Sbee
Well-known member
- Joined
- Jul 8, 2013
- Messages
- 9,259
I didn't say anything of the sort. I said voter ID laws did not pose an undue burden. I didn't defend the NC law at all - although I suppose I did indirectly defend the voter ID portion.
Poor blacks aren't convenient targets for arrest and prosecution to feed the prison industrial complex. They live in high crime areas where drugs are dealt in the open and people are robbed, beaten and murdered and other property crimes occur at alarming rates. The police aren't there to feed the system. They are there trying to make those neighborhoods safer. But when SJW idiots like BLM and leftist morons tell these people they are victims of a biased system, instead of telling them they are just as responsible as the police for making their neighborhoods safe, you feed a mentality that makes it impossible for progress.
Nobody is saying don't do anything to help addicts - we need that. But we also need more policing in these neighborhoods, not less. Again, the laws you're talking about weren't designed to curb addiction rates, they were designed to curb crime rates and in that regard they are working - and they are not racially biased - they're biased toward crime and the crime data matches up nearly perfectly with arrest and conviction data by ethnicity. Period.
Are you going to admit that republicans are using voter ID laws and ending early voting as a tactic to reduce the amount of minorities voting for democrats? I know you can say that you never said that it wasn't that, but can you admit that's what it is? I doubt you will.

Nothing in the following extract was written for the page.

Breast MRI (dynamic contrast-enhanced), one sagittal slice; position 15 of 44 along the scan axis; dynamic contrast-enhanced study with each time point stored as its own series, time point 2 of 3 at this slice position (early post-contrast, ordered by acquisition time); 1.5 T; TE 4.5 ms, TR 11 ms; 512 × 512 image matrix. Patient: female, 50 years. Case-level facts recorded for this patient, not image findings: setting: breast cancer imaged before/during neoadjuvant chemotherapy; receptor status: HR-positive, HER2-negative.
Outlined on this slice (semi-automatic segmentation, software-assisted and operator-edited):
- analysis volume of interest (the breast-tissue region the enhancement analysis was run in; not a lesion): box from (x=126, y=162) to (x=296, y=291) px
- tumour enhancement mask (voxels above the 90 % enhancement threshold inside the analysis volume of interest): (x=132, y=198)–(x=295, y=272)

There are huge financial incentives to lock people up for drug related offenses, federal funding for local police departments is tied to antidrug policing. The size of disbursements are tied to the number of drug arrests, never mind civil forfeiture laws allow cops to increase their budgets by taking cars and cash from people suspected of drug use or sales. So what do the police do? they pull people over for minor traffic violations and use that as a pretense for drug searches. the majority of drug users and dealers nationwide are white, but 3/4 of people imprisoned for drug offenses are black or latino. I understand that lack of private space in poor urban communities allow for easier targeting and quick convictions, but isn't there something fundamentally unjust about that?
Of course we should be concerned about violent crime in these poor urban areas but mass incarceration increases, not decreases the likelihood of violence in these areas. Locking millions of people outside of the mainstream economy, banning people from welfare benefits for felony drug possession (even marijuana), making it impossible for former offenders to find work or housing or feed themselves, destroying family bonds by warehousing millions of people for nonviolent crimes will make crime more, not less likely.